“Perchè l’agave? Innanzitutto, perchè la terra dove sono cresciuto, la Liguria, ne è piena. Terra di marinai e pescatori, ma anche terra secca, più arida di quella del Messico. L’agave la troverete ogni volta che la terra si butta a mare, in modo un po’ disordinato; con romantica tenacia, con spirito di adattamento, con colori sobri.
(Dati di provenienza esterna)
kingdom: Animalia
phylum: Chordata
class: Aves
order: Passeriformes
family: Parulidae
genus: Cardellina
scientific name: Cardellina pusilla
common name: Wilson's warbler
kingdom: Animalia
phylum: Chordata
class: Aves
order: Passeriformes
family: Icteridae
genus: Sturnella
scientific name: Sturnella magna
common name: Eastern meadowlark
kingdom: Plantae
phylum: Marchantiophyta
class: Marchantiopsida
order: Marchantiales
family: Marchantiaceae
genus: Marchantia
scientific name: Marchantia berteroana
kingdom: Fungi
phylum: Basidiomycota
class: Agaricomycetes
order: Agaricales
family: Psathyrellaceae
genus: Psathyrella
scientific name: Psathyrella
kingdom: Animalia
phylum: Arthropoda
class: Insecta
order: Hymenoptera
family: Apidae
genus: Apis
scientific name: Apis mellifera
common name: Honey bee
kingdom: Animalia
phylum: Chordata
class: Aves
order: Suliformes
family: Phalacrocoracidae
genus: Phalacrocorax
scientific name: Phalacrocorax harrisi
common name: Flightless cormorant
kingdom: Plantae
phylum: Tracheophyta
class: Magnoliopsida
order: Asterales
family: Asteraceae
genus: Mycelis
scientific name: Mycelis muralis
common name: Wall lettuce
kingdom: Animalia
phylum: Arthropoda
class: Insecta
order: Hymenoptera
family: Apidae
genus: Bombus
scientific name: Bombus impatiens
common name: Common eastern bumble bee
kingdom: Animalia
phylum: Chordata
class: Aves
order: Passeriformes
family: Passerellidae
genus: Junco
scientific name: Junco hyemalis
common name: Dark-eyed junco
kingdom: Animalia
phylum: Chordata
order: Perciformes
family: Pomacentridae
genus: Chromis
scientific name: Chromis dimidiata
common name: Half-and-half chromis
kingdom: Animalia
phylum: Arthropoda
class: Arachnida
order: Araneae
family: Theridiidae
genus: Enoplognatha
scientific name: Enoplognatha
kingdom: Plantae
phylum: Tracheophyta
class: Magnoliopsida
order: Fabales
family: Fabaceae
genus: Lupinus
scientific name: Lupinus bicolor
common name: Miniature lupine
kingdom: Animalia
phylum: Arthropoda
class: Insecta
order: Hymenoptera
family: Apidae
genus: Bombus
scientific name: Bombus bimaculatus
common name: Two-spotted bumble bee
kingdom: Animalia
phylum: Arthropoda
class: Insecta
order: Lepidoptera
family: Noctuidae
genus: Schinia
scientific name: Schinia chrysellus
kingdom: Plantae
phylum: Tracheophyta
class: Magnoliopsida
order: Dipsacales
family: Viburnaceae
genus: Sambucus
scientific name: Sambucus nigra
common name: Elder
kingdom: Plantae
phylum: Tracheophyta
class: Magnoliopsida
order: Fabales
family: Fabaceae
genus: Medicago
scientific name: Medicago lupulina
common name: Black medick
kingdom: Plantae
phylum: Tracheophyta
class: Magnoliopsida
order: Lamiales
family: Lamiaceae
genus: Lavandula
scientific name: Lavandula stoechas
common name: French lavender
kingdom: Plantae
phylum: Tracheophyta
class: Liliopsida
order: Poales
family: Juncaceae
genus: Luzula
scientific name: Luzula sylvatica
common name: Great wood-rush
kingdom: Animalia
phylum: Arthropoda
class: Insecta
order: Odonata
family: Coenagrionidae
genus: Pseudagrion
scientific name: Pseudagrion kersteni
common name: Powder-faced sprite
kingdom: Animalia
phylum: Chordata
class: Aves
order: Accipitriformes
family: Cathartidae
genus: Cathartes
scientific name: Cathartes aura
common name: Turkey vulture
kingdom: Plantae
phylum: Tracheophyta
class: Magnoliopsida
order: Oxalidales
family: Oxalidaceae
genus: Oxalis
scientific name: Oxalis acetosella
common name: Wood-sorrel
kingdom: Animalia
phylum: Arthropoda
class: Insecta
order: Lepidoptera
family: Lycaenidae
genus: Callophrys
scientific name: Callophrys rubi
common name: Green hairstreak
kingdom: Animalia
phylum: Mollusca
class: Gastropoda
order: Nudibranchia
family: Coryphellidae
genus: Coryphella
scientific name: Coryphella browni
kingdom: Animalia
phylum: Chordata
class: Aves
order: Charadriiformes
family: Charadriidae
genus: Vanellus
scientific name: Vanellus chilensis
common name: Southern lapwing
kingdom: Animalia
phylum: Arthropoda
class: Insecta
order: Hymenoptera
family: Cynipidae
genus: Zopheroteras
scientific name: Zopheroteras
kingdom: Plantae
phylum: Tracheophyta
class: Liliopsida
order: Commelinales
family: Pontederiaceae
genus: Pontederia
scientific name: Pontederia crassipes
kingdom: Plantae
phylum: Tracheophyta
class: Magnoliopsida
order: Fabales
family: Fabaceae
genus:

Una forza quieta, con spine necessarie e legittime, in mezzo all’arsura e ai miraggi. Tra il tramonto e l’alba, la bufera e la pioggia. Sopra e sotto la ferrovia, lei è lì, statica e forte. Paradigma di tutti quei luoghi in cui l’orizzonte non dà pace, ma agita gli animi di chi prova con ostinazione a guardare oltre“.
Inizia così il libro dell’imperiese Francesco Scopelliti “La via dell’agave” che, contattato da Imperiapost, ci ha spiegato la genesi della sua nuova opera letteraria: “Avevo già pubblicato altri libri, ma nell’ultimo periodo più che scrivere un romanzo per così dire “intero”, mi sono occupato di piccoli racconti che non pensavo nemmeno di riunire poi in un unico libro”.
“Invece – continua Francesco – ad un certo punto mi sono accorto che tra tutti i racconti si poteva trovare un filo conduttore e così li ho raggruppati. Parlo di esperienze mie, ma anche di altri, cose che ho visto con i miei occhi e altre che invece mi sono state raccontate, ma che, in ogni caso danno un’immagine di un avvenimento che per qualcuno può sembrare piccolo, irrilevante, ma invece per me ha un valore importante“.
Il libro, in formato e-book, edito da Matisklo, nella collana narrativa Vertigini, parla ” di quella striscia di terra schiacciata tra il mare e la montagna[…] La Via dell’Agave, però, è anche il ritratto di un paese, l’Italia, che pare vagare totalmente allo sbando senza direzione e di una generazione rimasta senza appigli, schiacciata tra le memorie del posto fisso e il miraggio di un futuro sempre più incerto. Una generazione che resiste, nonostante tutto; resiste all’incertezza, alla precarietà, allo sconforto. Resiste a se stessa e alla tentazione, troppo facile, di lasciarsi andare. Una Generazione Agave che cerca di fiorire nonostante il paesaggio, attorno, le sia ostile.
“In questo tempo postmoderno, che non sarà neppure ricordato come un periodo buio; con la dignità di un medioevo ridimensionato, che non conosce sovrani al di fuori delle banconote, ci resta da recuperare solamente qualche ricordo. Tanti racconti che non insegnano nulla, se non la loro stessa memoria”.